Development of nickel catalysts supported on silica for green diesel production

Two series of nickel catalysts supported on silica were prepared and evaluated for the selective deoxygenation of sunflower oil into green diesel, under conditions without solvent. The catalysts were characterized with various techniques (N2 physisorption, CO chemisorption, XRD, SEM-EDS, TEM, H2-TPR, NH3-TPD). The first series involves catalysts with Ni content ranging between 10 and 60 wt%, synthesized by successive dry impregnation. The green diesel in the liquid product seems to depend mainly on the active nickel surface and the moderate acidity, following a volcano trend which is maximized over the sample with 50 wt% Ni loading. The second series concerns catalysts with 50 wt% Ni, synthesized by the use of four different techniques: Successive Dry Impregnation (SDI), Wet Impregnation (WI), using Ni(en)3(ΝΟ3)2 (en: ethylene diamine) as the Ni precursor and Deposition – Precipitation at room temperature (DP-NH3), Deposition – Precipitation at high temperature (DP-Urea), using Ni(ΝΟ3)2 as the Ni precursor. SDI or WI results mainly to granular nickel supported nanoparticles, whereas DP-NH3 and mainly DP-Urea to the formation of filamentous structures of a nickel phyllosilicate phase. The performance of the catalysts towards the production of green diesel follows the order WI>SDI> DP-NH3 >DP-Urea. The catalyst synthesized by WI exhibits the higher active surface in combination with high population of sites of moderate acidity.
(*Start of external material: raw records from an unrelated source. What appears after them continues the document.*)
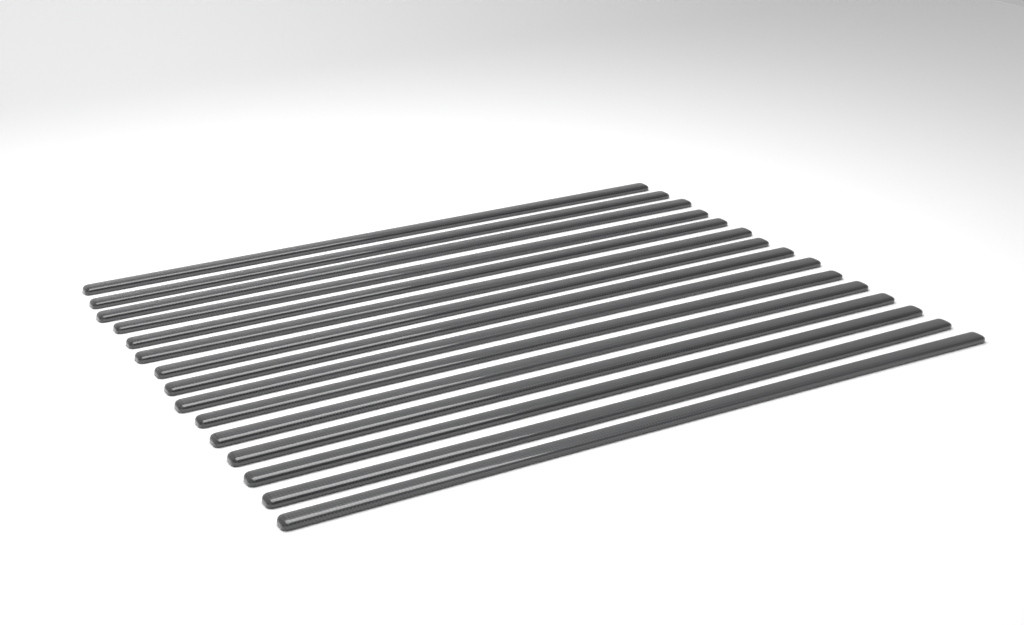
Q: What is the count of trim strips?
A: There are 15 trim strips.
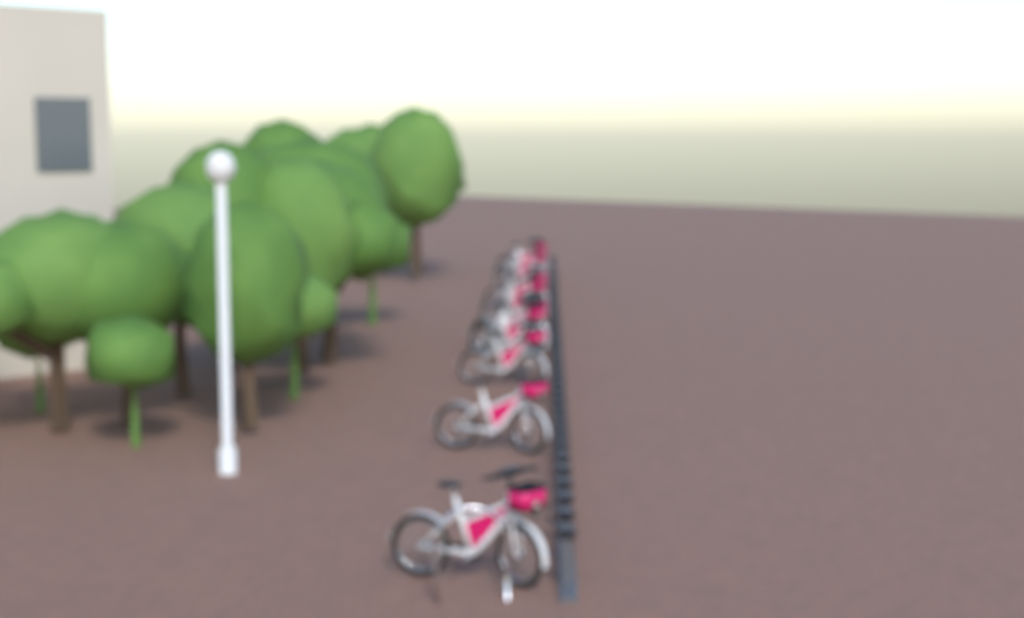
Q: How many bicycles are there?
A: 11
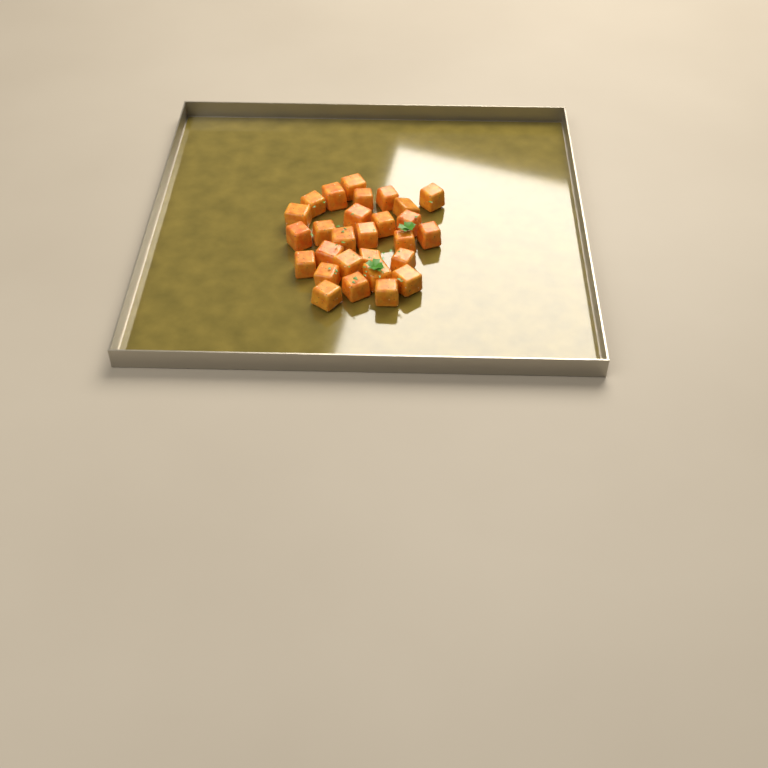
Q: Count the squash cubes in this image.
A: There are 28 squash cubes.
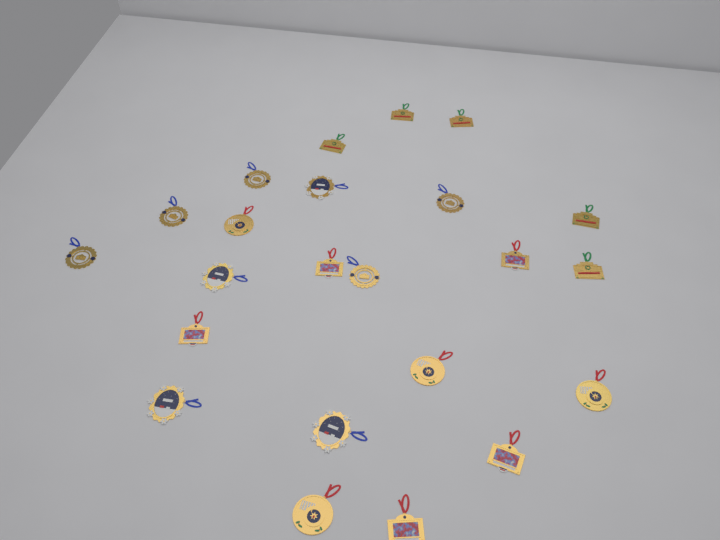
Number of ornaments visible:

The catalysts prepared by DP, although exhibiting a very high surface area and a very high nickel dispersion, did not appear more effective in the n-alkanes production, due to the formation of a very well dispersed nickel phyllosilicate phase, but not fully reducible even at very high temperatures and thus inactive in the selective deoxygenation of sunflower oil.